Wednesday, April 01, 2026

challenge to whether certification agency did its job can't be used to disprove an establishment claim

McKeon Rolling Steel Door Co. v. U.S. Smoke & Fire Corp., 2026 WL 865699, 1:23-cv-8720 (ALC) (S.D.N.Y. Mar. 30, 2026)

McKeon sued defendants for false advertising under NY and federal law. I’m ignoring the trade secret counterclaim.

McKeon and USS&F compete in the market for commercial and special purpose safety assemblies, focusing here on fire shutters that close openings in buildings and block the passage of flames and gas in the event of a fire. Fire shutters are installed in public buildings, including hospitals, schools, and airports; they descend from ceilings if there is a fire. Building codes throughout the United States require that fire shutters be tested and certified by UL 10B Standard for Safety.

Defendant Guardian tests products, sometimes with third-party help; once it deems a product certified, it posts that to its website. Once the products at issue were deemed “certified” by Guardian, defendant USS&F posted the certification information on its publicly accessible website.

They argued that the statements were literally true because USSF’s products were tested by a third party, a certified testing agency; the tests were witnessed by Guardian, and Guardian issued certifications that the products were UL 10B certified.

McKeon argued that, even though the products stated they were UL 10B certified, they were not properly certified. McKeon had obtained what defendants deem “confidential test reports” and interpreted the results to determine whether the products should have been certified to UL 10B standard. McKeon argued that it was bringing an establishment claim, by which it sought to prove that “the Test Reports do not support the proposition for which they were cited; namely, that the subject Products meet the UL 10B certification requirements.”

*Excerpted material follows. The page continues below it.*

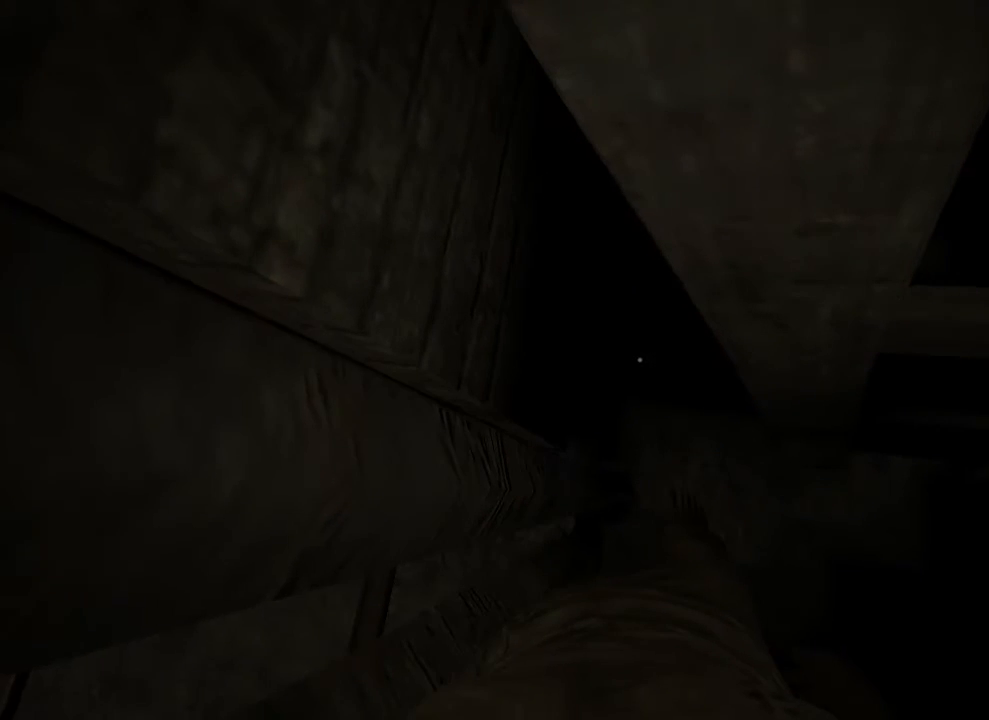
{"keys": ["shift"], "mouse": [], "events": []}
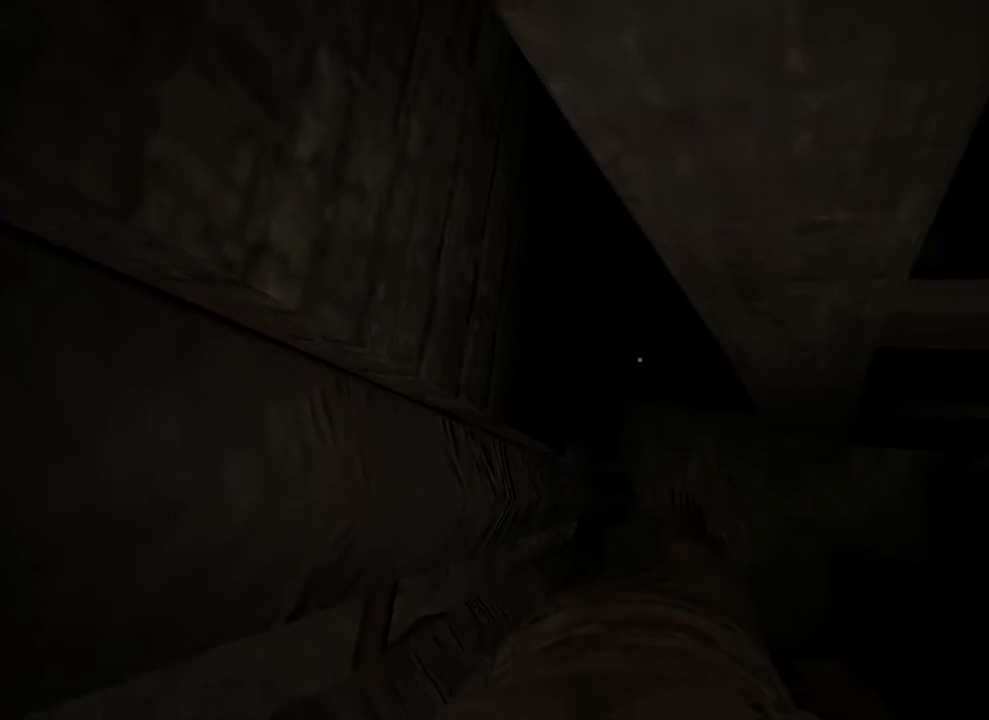
{"keys": ["shift"], "mouse": [], "events": []}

The court found summary judgment appropriate, because this wasn’t a case where the claim was “tests prove X,” but rather “this product is accredited by a third party.” And that was true. The court found that cases allowing challenges to the reliability of claim-supportive testing were about protecting consumers against unfounded superiority claims. Here, there was no superiority claim, so there could be no establishment claim. [This distinction seems wrong to me, even if summary judgment is correct on these facts. Certainly statements that “tests prove” a monadic claim (e.g., treats headaches) or an equivalence claim (as good as) should also be able to be falsified.]

Instead, the court looked to Board.-Tech Elec. Co. v. Eaton Corp., 737 F. App’x 556 (2d Cir. 2018), which rejected a challenge to whether a competitor’s light switches should have actually been certified by the UL. “Without any indication that UL decertified the defendant’s product—or (perhaps) that the defendant’s product had materially changed since certification—there would be no plausible allegation of a false statement.” Here, McKeon conceded that it didn’t have a certifier re-test the products at issue, or provide evidence from a testing agency that the products didn’t meet the standard, or provide evidence that there was in fact no accreditation. Thus, the statements were literally true.